Wind gusts of 40mph and heavy rain did not deter the 8 dedicated members of the group who braved the conditions and met at Grain Country Park on Sunday morning. We set off along the coastal path and although high tide had past, the waters edge was still fairly close to shore and we had good views of the many waders feeding on the freshly exposed mud flats. Curlew, black-headed gull, oystercatcher, brent geese, grey plover, dunlin and little egret were seen as we braced ourselves against the very strong wind and rain.
Offshore, standing at the mouth of the River Medway, is the Grain Tower, providing some shelter for the birds.
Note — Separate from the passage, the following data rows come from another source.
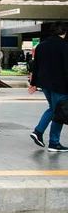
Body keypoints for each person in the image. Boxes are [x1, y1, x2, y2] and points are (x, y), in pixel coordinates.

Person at [28, 21, 68, 152]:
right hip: (60, 85)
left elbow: (36, 67)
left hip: (45, 84)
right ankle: (53, 142)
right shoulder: (63, 45)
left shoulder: (41, 46)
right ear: (64, 31)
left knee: (54, 108)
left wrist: (33, 84)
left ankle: (38, 132)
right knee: (59, 112)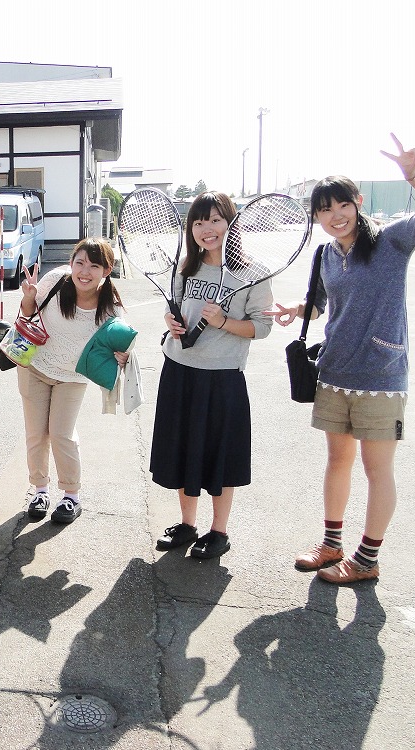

It was built in the 19th century to protect the dockyards of Sheerness and Chatham from the French during a time of tension in the 1850’s.
Closer to us a large flock of black-tailed godwits were feeding and it was estimated that there were close to 1000 of them. Further along were great black-backed gull, widgeon, redshank, and grey plover. We made our way along the coastal path and found a shelter from the wind and rain. From here we could see the masts of the SS Montgomery protruding from the water. She ran aground, broke in half, and sank in August 1944. Great black-backed gull, widgeon, redshank, starling and meadow pipit were seen. Braving the wind once more we continued along the path, eventually turning inland and back through the woods and the more sheltered areas of the country park. Robin, long-tailed tit, great tit, chaffinch, magpie and house sparrow were seen before arriving back at the car park. By now the rain had stopped and the sun was trying to come out from behind the clouds that had dumped so much rain on us in the morning. We had our lunch at the picnic tables, in the lovely sunshine.
We moved on to the RSPB Reserve at Northward Hill. On the water were pochard, mallard, coot, heron, mute swan and shoveler along with many grey-lag geese feeding. Good views were had of buzzard and a distant marsh harrier and cormorant. Blackbird, chiff chaff, goldfinch, jay, magpie, starling and pheasant were seen, and a cetti’s warbler let us know of its presence, but as usual not seen. In the field in front of the heronry, large numbers of rook, jackdaw and carrion crows were gathering, before going to their roost.
Although the day started very wet and very windy, from mid day it was dry and sunny and a total of 38 different birds were seen.
Thank you to everyone for being brave enough to turn out.
Thanks to Sally for the photos.
Norman and Sandra
Thanks to Norman and Sandra for leading – I think that they secretly hoped that no one else would turn up so that they could go home! The clocks went back on the day of the trip but not by that much. So don’t try to go on any of the advertised trips on the park notice board. It was so wet that no cameras were allowed out – so I had to insert two photographs from a previous trip.